The “bunch of kids” turned out to be friends of Sampa The Great. Eight months later, they booked KYE to headline a show. “I went along and that same bunch of girls were in the corner holding their phones up and hyping me during my set; one of the girls put her phone down and it was Sampa!”
Within a year Chirunga had joined Sampa The Great as a backing vocalist, travelling the world and going “through a whole bunch of stressful situations together”.
“Two years later we go into our dressing room at Glastonbury and Lianne La Havas is next door and she is playing after us on the same stage,” she says, eyes bulging.
“I went up to Lianne: ‘Two years ago in Melbourne you told me I was gonna play on the same stage as you and now I’m here.’ And she said ‘Oh my god, I think I remember that!’”

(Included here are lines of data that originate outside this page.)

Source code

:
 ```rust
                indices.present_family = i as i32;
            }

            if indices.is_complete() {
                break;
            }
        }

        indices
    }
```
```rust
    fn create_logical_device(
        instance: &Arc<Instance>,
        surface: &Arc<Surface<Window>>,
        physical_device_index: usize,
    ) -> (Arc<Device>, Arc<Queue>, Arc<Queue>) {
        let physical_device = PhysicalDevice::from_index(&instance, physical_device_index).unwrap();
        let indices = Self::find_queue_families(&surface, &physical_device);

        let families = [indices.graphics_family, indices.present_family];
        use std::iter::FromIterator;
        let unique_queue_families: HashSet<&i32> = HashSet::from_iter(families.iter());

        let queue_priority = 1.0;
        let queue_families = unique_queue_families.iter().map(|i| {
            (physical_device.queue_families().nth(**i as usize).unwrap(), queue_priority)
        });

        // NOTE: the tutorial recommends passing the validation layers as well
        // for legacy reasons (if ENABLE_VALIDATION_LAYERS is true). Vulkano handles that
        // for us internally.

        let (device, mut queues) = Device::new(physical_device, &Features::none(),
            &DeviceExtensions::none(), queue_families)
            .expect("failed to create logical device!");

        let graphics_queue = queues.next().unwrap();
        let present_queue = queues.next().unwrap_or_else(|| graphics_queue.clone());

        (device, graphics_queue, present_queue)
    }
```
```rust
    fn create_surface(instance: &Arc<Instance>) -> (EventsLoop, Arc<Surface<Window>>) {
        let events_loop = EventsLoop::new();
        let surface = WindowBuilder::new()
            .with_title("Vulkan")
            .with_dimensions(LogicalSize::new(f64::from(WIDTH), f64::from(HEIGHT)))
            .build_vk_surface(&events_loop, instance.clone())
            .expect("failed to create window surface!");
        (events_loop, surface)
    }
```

On ‘Good Company, KYE takes centre stage with the help of her collaborators. ‘Tuesday’ with Jerome Farah is just one example of how quickly she conjures good chemistry in service to the song. “We jammed out all those chords then Jerome came up with that,” she says, humming the intro and the beat. “The whole song got built on that ad lib. He came out with that groove, I came in with my verse, it was all very natural.”
There have been some head-scratching moments along the way. In 2019, she debuted with the single ‘Good Company’, which landed on triple j’s charts in a peculiar category. “When ‘Good Company’ first came out, it was number two on the Unearthed chart under Hip Hop. I was, like, ‘This is the brightest song on the hip hop chart, it doesn’t fit there’.”

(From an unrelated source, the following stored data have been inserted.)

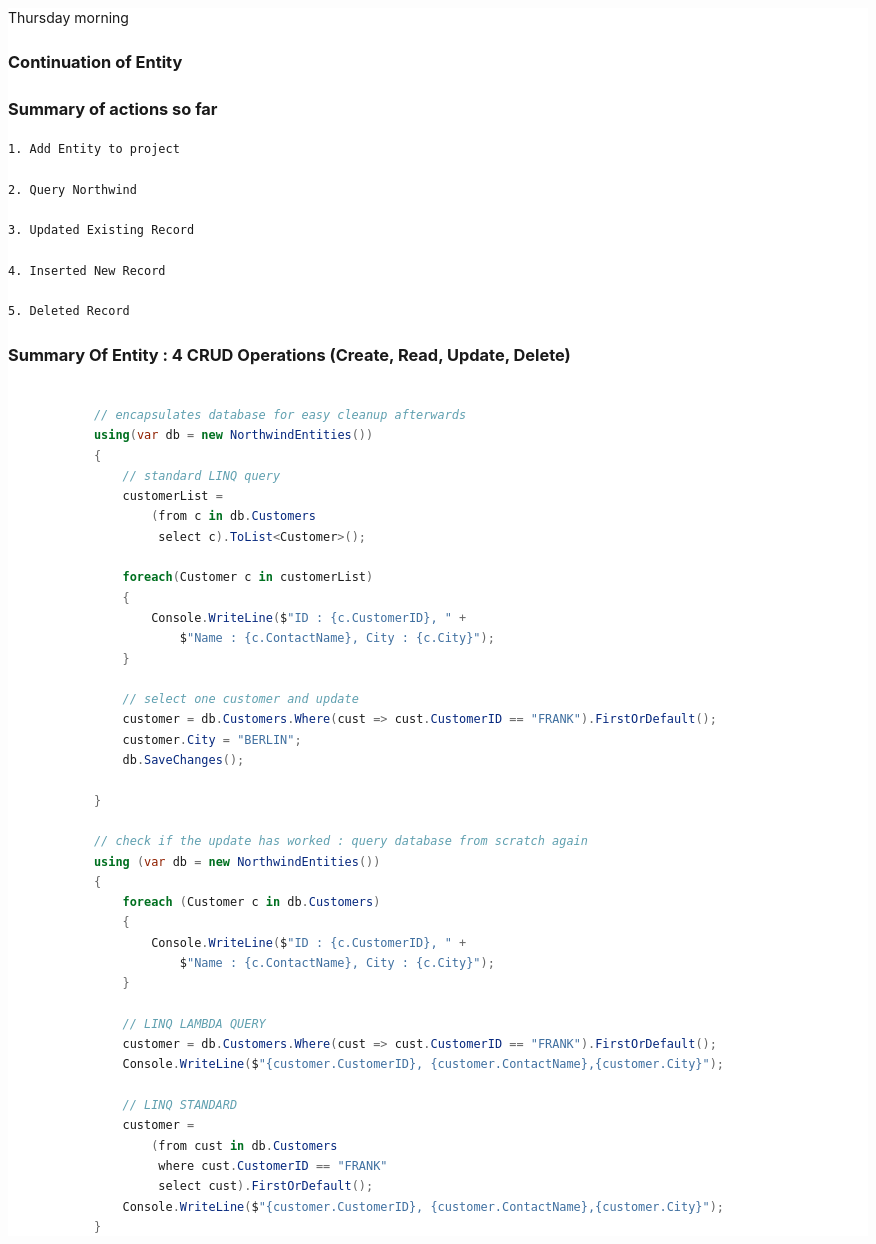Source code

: Thursday morning

### Continuation of Entity 

### Summary of actions so far

	1. Add Entity to project

	2. Query Northwind

	3. Updated Existing Record

	4. Inserted New Record

	5. Deleted Record


### Summary Of Entity : 4 CRUD Operations (Create, Read, Update, Delete)

```cs

            // encapsulates database for easy cleanup afterwards
            using(var db = new NorthwindEntities())
            {
                // standard LINQ query
                customerList =
                    (from c in db.Customers
                     select c).ToList<Customer>();

                foreach(Customer c in customerList)
                {
                    Console.WriteLine($"ID : {c.CustomerID}, " +
                        $"Name : {c.ContactName}, City : {c.City}");
                }

                // select one customer and update
                customer = db.Customers.Where(cust => cust.CustomerID == "FRANK").FirstOrDefault();
                customer.City = "BERLIN";
                db.SaveChanges();

            }

            // check if the update has worked : query database from scratch again
            using (var db = new NorthwindEntities())
            {
                foreach (Customer c in db.Customers)
                {
                    Console.WriteLine($"ID : {c.CustomerID}, " +
                        $"Name : {c.ContactName}, City : {c.City}");
                }

                // LINQ LAMBDA QUERY
                customer = db.Customers.Where(cust => cust.CustomerID == "FRANK").FirstOrDefault();
                Console.WriteLine($"{customer.CustomerID}, {customer.ContactName},{customer.City}");

                // LINQ STANDARD
                customer =
                    (from cust in db.Customers
                     where cust.CustomerID == "FRANK"
                     select cust).FirstOrDefault();
                Console.WriteLine($"{customer.CustomerID}, {customer.ContactName},{customer.City}");
            }

```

Being miscategorised was not an unusual experience for KYE, as a person of colour living in Australia.
“Black Lives Matter was quite an awakening,” she says. “My proximity to Sampa at that time was really important, because Sampa is someone who has always been, pre-BLM, very ‘BLM’. It’s hectic, I had to find my own voice and my activism.”
Around that time, KYE decided to stop referring to herself as an R&B artist.
“I realised it was steeped in a bit of a bias and I think, y’know, subtle racism. I don’t always make R&B music,” she says, with media-savvy we’ve grown accustomed to from the other Kylie.
“I make pop music too. After putting these singles out I’ve realised I can be a pop star if I wanna be a pop star. I’m ready.”